Reading passage>
----

The program will ultimately give those facing a driving with a suspended license charge the opportunity to pay fees in the form of payment plans or partake in a six-month program. Those who complete the program within six months will have their case dismissed.
The State attorney’s office is also working with two University of Central Florida students to dissuade underage drinking.
“We saw a need for more education on minors about dangers for alcohol use,” Gong Guerrero said.
The attorney said the diversion efforts will work in concert with the students who are conducting an underage drinking project as part of the university’s legal studies program.
The underage drinking diversion program aims to educate minors entangled in the criminal justice system who were caught having alcohol or attempting to get alcohol from establishments.
The program will further outline to minors the laws and dangers of consuming alcohol at a young age, according to Gong Guerrero. The assistant state attorney says this will provide some of the community’s youngest members with the resources to make informed decisions and give the state attorney’s office a way to communicate the consequences.
Perpetrators will now be shown a video of the ramifications of drinking alcohol at a young age and be informed of the legal consequences as the state attorney’s office decides each individual case. The program will be formally rolled out in Orange and Osceola counties beginning next week.
Ayala unveiled her final program, saying it is meant to serve a bigger issue that troubles Florida.
“Human trafficking is very real,” she said during the news conference. “Florida plays a significant role in the dangerous and inhumane crime.”
Ayala said the prostitute diversion program is one she wanted to see through before she left office. The pilot initiative aims to help victims of human trafficking avoid prostitution charges and potentially get help.

----

Records supplied>
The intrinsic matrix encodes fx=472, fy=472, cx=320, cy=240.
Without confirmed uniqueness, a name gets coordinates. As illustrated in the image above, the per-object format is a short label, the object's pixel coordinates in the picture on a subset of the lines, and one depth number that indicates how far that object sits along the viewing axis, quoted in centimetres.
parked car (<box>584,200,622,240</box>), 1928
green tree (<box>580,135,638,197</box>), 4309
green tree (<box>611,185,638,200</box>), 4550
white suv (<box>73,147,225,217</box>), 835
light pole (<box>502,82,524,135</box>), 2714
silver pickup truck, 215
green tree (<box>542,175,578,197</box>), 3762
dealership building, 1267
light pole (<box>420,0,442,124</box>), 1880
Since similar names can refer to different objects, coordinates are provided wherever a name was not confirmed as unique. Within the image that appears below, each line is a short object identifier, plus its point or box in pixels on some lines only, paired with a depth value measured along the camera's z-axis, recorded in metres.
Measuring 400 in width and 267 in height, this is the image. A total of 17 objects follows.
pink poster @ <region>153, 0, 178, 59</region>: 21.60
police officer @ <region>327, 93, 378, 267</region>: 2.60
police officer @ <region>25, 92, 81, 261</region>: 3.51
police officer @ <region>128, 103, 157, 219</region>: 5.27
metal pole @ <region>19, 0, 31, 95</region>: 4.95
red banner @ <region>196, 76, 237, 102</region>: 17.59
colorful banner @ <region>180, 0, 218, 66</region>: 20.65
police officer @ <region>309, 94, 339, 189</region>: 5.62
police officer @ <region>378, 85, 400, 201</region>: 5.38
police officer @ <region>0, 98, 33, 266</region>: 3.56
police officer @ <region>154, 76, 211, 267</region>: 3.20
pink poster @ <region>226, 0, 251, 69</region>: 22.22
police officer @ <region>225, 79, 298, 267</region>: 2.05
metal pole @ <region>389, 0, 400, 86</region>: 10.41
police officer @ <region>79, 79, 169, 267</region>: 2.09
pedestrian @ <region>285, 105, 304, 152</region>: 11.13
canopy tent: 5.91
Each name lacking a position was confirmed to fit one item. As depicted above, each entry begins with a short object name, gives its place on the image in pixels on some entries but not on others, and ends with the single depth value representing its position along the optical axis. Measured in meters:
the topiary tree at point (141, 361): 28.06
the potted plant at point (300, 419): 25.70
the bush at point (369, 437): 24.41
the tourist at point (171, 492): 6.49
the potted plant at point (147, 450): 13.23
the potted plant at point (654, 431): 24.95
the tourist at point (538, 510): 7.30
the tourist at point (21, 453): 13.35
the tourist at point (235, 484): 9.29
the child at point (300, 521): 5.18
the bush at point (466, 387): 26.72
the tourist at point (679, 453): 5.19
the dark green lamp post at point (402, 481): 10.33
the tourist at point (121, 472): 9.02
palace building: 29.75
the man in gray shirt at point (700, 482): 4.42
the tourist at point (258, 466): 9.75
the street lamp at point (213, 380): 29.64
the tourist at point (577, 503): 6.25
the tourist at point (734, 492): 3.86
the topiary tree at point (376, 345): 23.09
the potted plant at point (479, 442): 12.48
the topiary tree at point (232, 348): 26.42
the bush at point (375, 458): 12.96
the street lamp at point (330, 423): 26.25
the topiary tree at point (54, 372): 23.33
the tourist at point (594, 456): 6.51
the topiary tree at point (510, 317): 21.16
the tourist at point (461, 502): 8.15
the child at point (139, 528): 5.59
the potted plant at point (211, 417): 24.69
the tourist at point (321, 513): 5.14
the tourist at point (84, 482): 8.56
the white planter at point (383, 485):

----

Task 1>
Revise the stretch of the diversion programs passage from "Ayala said the" through "potentially get help.", swapping "pilot initiative" for "trial effort".
Task 2>
Resume the passage on the state attorney's diversion programs from the point where it stops.
The records are separate material and have no connection to the passage on the state attorney's diversion programs.

Exercise result 1>
Ayala said the prostitute diversion program is one she wanted to see through before she left office. The trial effort aims to help victims of human trafficking avoid prostitution charges and potentially get help.

Exercise result 2>
“There was nothing on education on illegal sex work and trafficking,” said Jenny Rossman, the chief of the sex crimes unit at the state attorney’s office. “A large majority of trafficking victims have been arrested. The goal is to end that cycle.”
Rossman said in 2019, there were close to 120 prostitution offenses that crossed the state attorney’s office. The offenses can be applied to anyone selling commercial sex and selling what could be victims of human trafficking and not know it, according to the attorney.
The diversion program would be available as a pretrial option, with anyone facing a prostitution offense eligible to opt for the alternative.
Rossman said the program was developed with anti-trafficking organizations and will be offered four times a year on a quarterly basis.
The courses would be four hours long and held in person once it is safe to do so. The information would cover the psychology of exploitation and trauma and substance abuse, what is human trafficking, education on human trafficking expungement law, reporting to law enforcement, presentation on treatment programs, STD education and community health resources, among other topics.
Rossman said her unit is going to track the pilot program’s success and will launch in the upcoming year. If proven effective, it will also be rolled out in Polk County.